Other councils described how they were having more virtual safeguarding enquiry meetings and risk framework meetings. It was reported that the virtual media also enabled adults to engage in meetings:
They had the power to have cameras off and the ability to participate discreetly in the background, which allows people to be a part of the proceedings in a way that suits them better than being physically present."
Some councils described how this way of communication could also form part of an offer within a suite of options of how a person may choose to engage with the safeguarding process after COVID-19 restrictions ended. This also appeared to get greater engagement from practitioners as well in virtual meetings.
MS Teams has enabled and encouraged better involvement of practitioners and agencies in safeguarding enquiry meetings and risk framework meetings and this includes the police, probation and external housing providers."
Councils also noted that this change in using video conferencing did not suit all people, particularly some older people. Some people preferred to use of their phones rather than their computer video participation. However, even the more conventional phone call proved to be a valuable participatory option during the pandemic.

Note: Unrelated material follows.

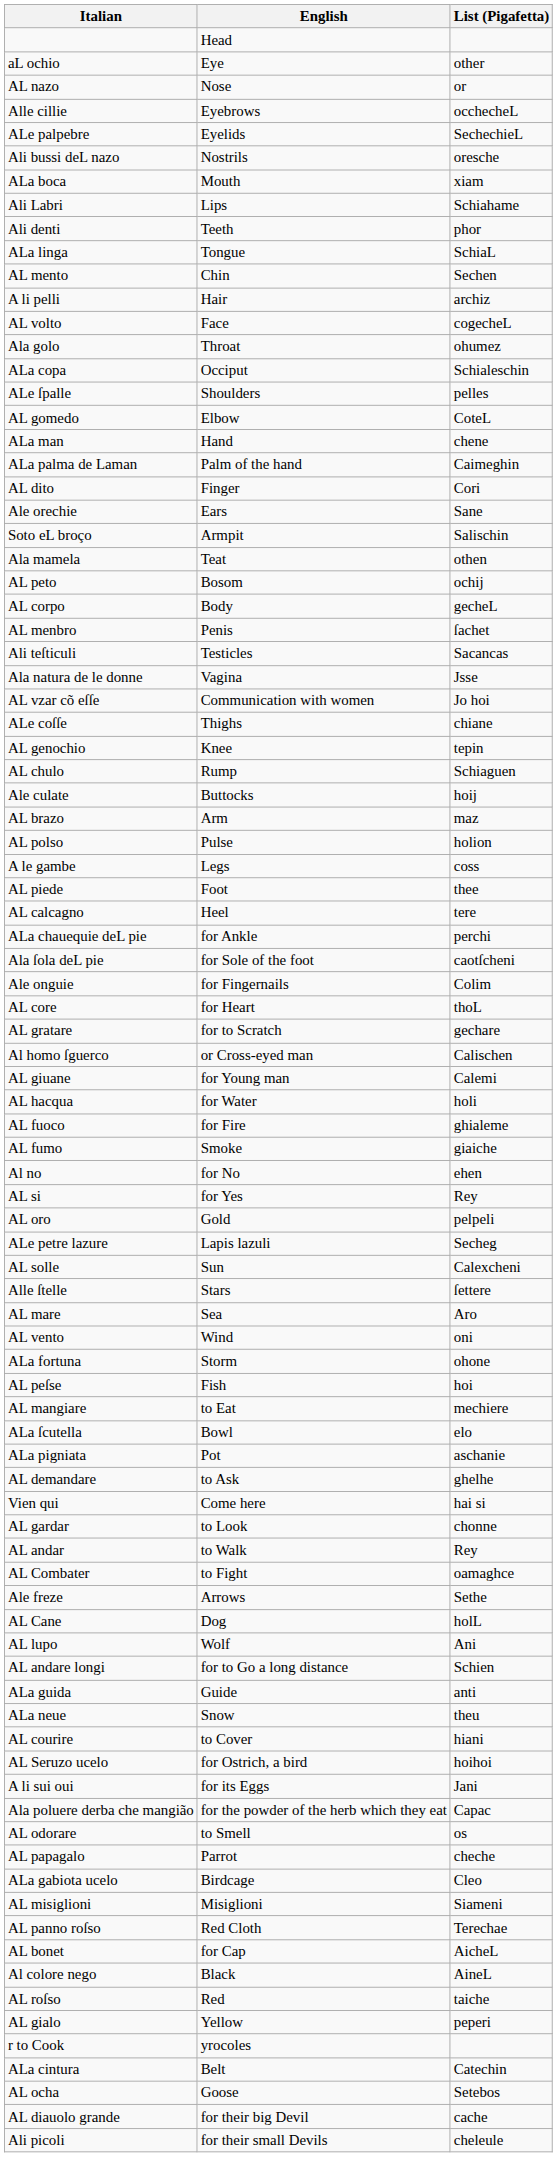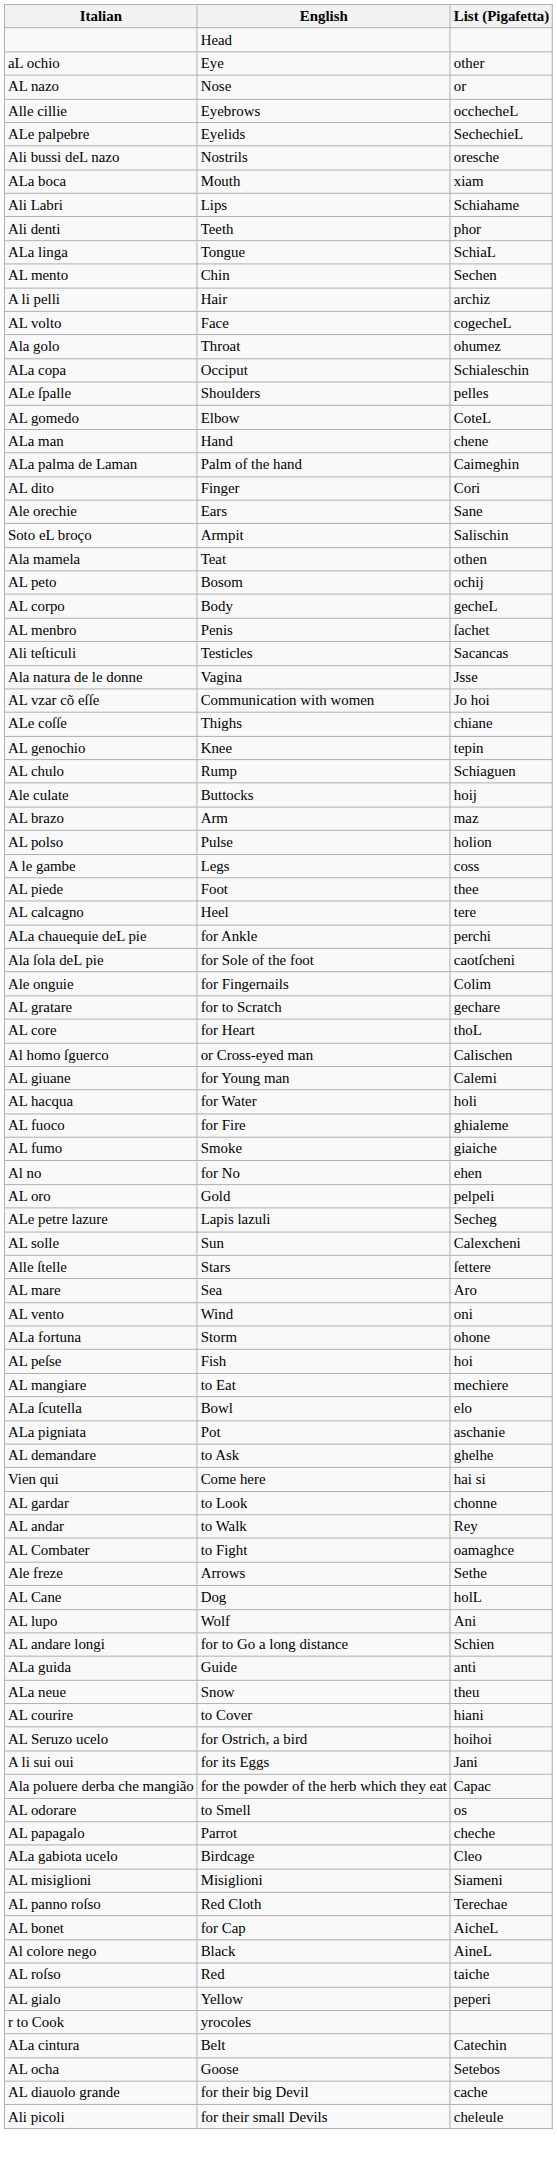rows swapped: AL core <-> AL gratare
- row: AL si | for Yes | Rey
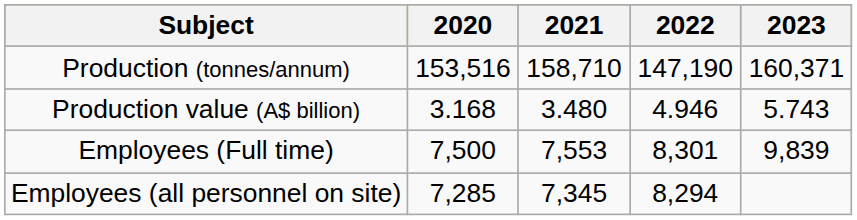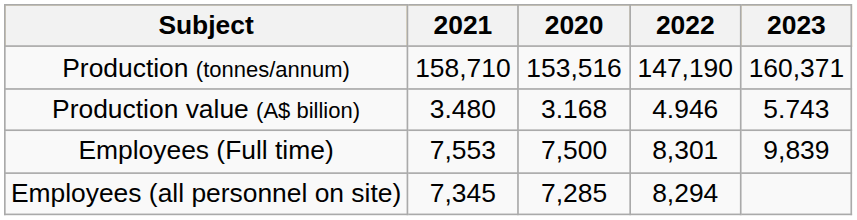columns swapped: 2020 <-> 2021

Use of video conferencing has meant that meetings could be set up swiftly and it ‘sharpened the communication skills’ of practitioners over the phone with adults when discussing their concerns.
The negative impact of using virtual platforms/video technology/technology was also commented on by participants. 22 of 30 councils expressed the loss of face-to-face as being a challenge and reported on the difficulties of substituting technology in place of face-to-face contact. For example, when conducting a safeguarding enquiry process in a care home, where practitioners had limited access, using technology to talk to people or gain information from staff was problematic when it did not always work well, or if the person was reluctant to speak in front of care home staff. In these situations, some councils reported of agreeing ‘in-person’ meetings on an exceptional basis to obtain complete and accurate information. Whilst technology was invaluable in the pandemic to support practice, it was not always effective.

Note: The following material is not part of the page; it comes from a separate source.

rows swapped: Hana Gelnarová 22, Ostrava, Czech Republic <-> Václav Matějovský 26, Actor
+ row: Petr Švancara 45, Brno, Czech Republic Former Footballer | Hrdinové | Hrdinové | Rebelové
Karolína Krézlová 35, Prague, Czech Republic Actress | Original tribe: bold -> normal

One council highlighted inequity of access to information technology where internet provision was not always available, for example for adults in supported living arrangements, or where the on-site internet was only available for staff use and so the advantages of new technological initiatives could not be fully realised by these adults. However, in these cases councils ensured that there were alternative and appropriate provision for people to communicate to practitioners by other means, for example the phone.

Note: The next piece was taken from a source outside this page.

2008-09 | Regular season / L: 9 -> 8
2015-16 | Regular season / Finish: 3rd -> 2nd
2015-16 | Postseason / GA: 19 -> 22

Councils also expressed some negative consequences of video conferencing, such as adults being able to disengage by switching off their connection. There was also a negative impact reported on Making Safeguarding Persona as some people were less likely to participate in video conferences. There was recognition that video conferencing could change the outcome and the conversation. In some cases, the adult with care and support needs required support to access or use the virtual platforms. Unfortunately, this could increase barriers to engagement, if the safeguarding disclosure to a practitioner was about the technological enabler, or they were the potential source of a safeguarding concern.